Inequity and social determinants

  • Main inequities observed: Ninety-two per cent of all road traffic deaths occur in low- and middle-income countries, home to 84% of the world’s population. The risk of dying in a road traffic crash is three times higher in these countries, despite the fact that they possess only about 1% of the global motor vehicle fleet.
  • Relevant social determinants: Socioeconomic conditions, urban and transport planning, road infrastructure quality and maintenance, traffic regulation and vehicle manufacturing standards, road safety education, equitable access to safe transport systems, and road network governance are all key factors shaping the incidence and severity of road traffic injuries.
  • Associated structural factors: Transport policies have historically prioritised economic efficiency over safety, generating negative externalities—preventable deaths, pollution, exclusion and inequity—that reflect a lack of holistic vision in mobility planning.

Justification for its inclusion by the HALE Chair

  • Relevance (severity, inequity, cross-sectoral relevance): Road safety represents a major health problem and a clear example of structural, social and geographical inequity. Its selection as the HALE Chair’s first field of work responds to its exemplary nature: injuries caused by road traffic crashes illustrate how acting upon a specific, structurally determined problem can generate broad benefits in terms of public health, equity and educational transformation.

    Its disproportionate impact underscores the need to integrate this issue into university education from a perspective of social justice and educational innovation. International organisations, including the World Health Organization and the United Nations, have called for strengthened technical and professional capacities in this field and for enhanced international cooperation, particularly in countries facing the most severe structural challenges.
  • Non-health sectors involved: Road safety is an area in which numerous disciplines outside the health sciences converge—engineering, economics, law, social sciences and communication, among others. Despite its relevance, road safety remains largely absent from university curricula. Some economics programmes address transport economics, though few explore the externalities arising from policies focused solely on reducing travel time. Likewise, although mechanical engineering programmes often cover energy efficiency, they rarely incorporate impact biomechanics or analyse equitable distributional effects. Social science programmes often overlook the structural links between mobility, equity and wellbeing.

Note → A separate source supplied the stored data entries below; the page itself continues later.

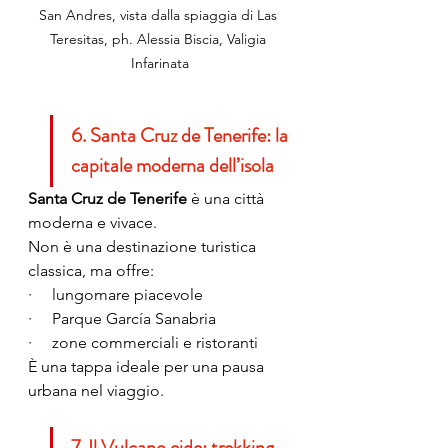
San Andres, vista dalla spiaggia di Las 
Teresitas, ph. Alessia Biscia, Valigia 
Infarinata
6. Santa Cruz de Tenerife: la 
capitale moderna dell’isola
Santa Cruz de Tenerife
 è una città 
moderna e vivace.
Non è una destinazione turistica 
classica, ma offre:
·     lungomare piacevole
·     Parque García Sanabria
·     zone commerciali e ristoranti
È una tappa ideale per una pausa 
urbana nel viaggio.
7. Il Vulcano eide: trekking, 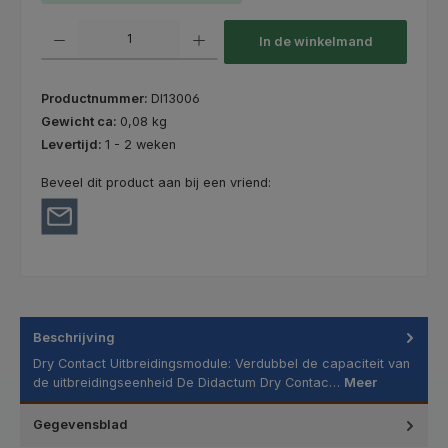
Producthoeveelheid: Voer de gewenste hoeveelheid in of gebruik de kno
In de winkelmand
Productnummer:
DI13006
Gewicht ca:
0,08 kg
Levertijd:
1 - 2 weken
Beveel dit product aan bij een vriend:
Beschrijving
Dry Contact Uitbreidingsmodule: Verdubbel de capaciteit van
de uitbreidingseenheid De Didactum Dry Contac…
Meer
Gegevensblad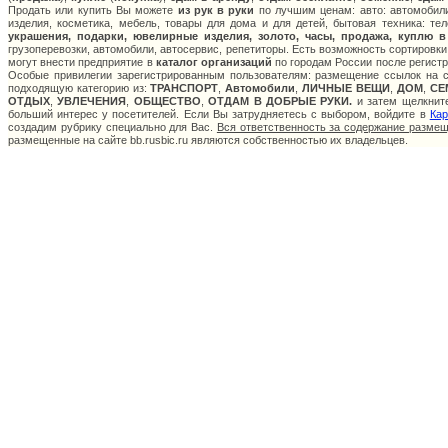
Продать или купить Вы можете
из рук в руки
по лучшим ценам: авто: автомобили
изделия, косметика, мебель, товары для дома и для детей, бытовая техника: те
украшения, подарки, ювелирные изделия, золото, часы, продажа, куплю 
грузоперевозки, автомобили, автосервис, репетиторы. Есть возможность сортировки
могут внести предприятие в
каталог организаций
по городам России после регистр
Особые привилегии зарегистрированным пользователям: размещение ссылок на са
подходящую категорию из:
ТРАНСПОРТ
,
Автомобили
,
ЛИЧНЫЕ ВЕЩИ
,
ДОМ
,
СЕ
ОТДЫХ
,
УВЛЕЧЕНИЯ
,
ОБЩЕСТВО
,
ОТДАМ В ДОБРЫЕ РУКИ.
и затем щелкните
больший интерес у посетителей. Если Вы затрудняетесь с выбором, войдите в
Кар
создадим рубрику специально для Вас.
Вся ответственность за содержание разме
размещенные на сайте bb.rusbic.ru являются собственностью их владельцев.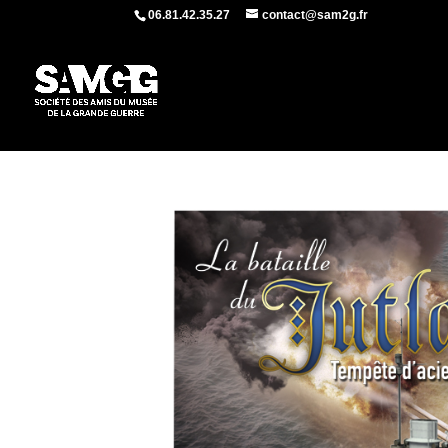
06.81.42.35.27
contact@sam2g.fr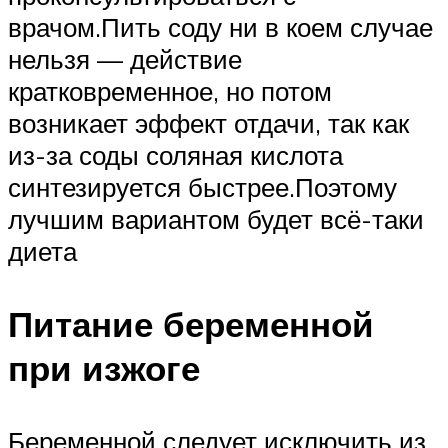
врачом.Пить соду ни в коем случае
нельзя — действие
кратковременное, но потом
возникает эффект отдачи, так как
из-за соды соляная кислота
синтезируется быстрее.Поэтому
лучшим вариантом будет всё-таки
диета
Питание беременной
при изжоге
Беременной следует исключить из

    Road safety therefore provides a unique opportunity for students in non-health disciplines to understand how their professional activities influence both individual and population health. For example, a mechanical engineer can influence the likelihood and severity of injuries resulting from a crash; a civil engineer can influence the frequency and severity of crashes; a journalist can shape the way road safety is communicated; a lawyer can defend or challenge legislation; and a judge can determine how such legislation is interpreted and applied. This interdisciplinary perspective demonstrates that improving road safety—and, by extension, public health—requires the active involvement of multiple professional fields beyond health care.
  • Potential for intervention or improvement: Despite international efforts led by the United Nations through two Decades of Action for Road Safety, progress has been limited, partly due to an excessive focus on individual behaviour. Within this context, the HALE Chair’s ROAD Project seeks to contribute to reducing road traffic injuries and their consequences for public health by incorporating cross-cutting road safety content into undergraduate programmes, adopting a systemic and interdisciplinary approach.

    Road safety aligns with the priorities established by the United Nations General Assembly and the World Health Organization for strengthening professional capacities during the forthcoming Sustainable Transport Decade 2026–2036, centred on equity, sustainability, efficiency, safety and gender equality.

Key references

(Studies, data or institutional sources supporting the selection of the problem) 

  • World Health Organization. (2023)Global status report on road safety 2023 (License: CC BY-NC-SA 3.0 IGO). Geneva: WHO.
  • United Nations (2010). Improving Global Road Safety: United Nations General Assembly Resolution 64/255. New York: United Nations.
  • United Nations. General Assembly Resolutions on Improving Global Road Safety (A/RES/58/9, A/RES/66/260, A/RES/70/260, A/RES/74/299, A/RES/76/294, A/RES/78/290. New York: United Nations.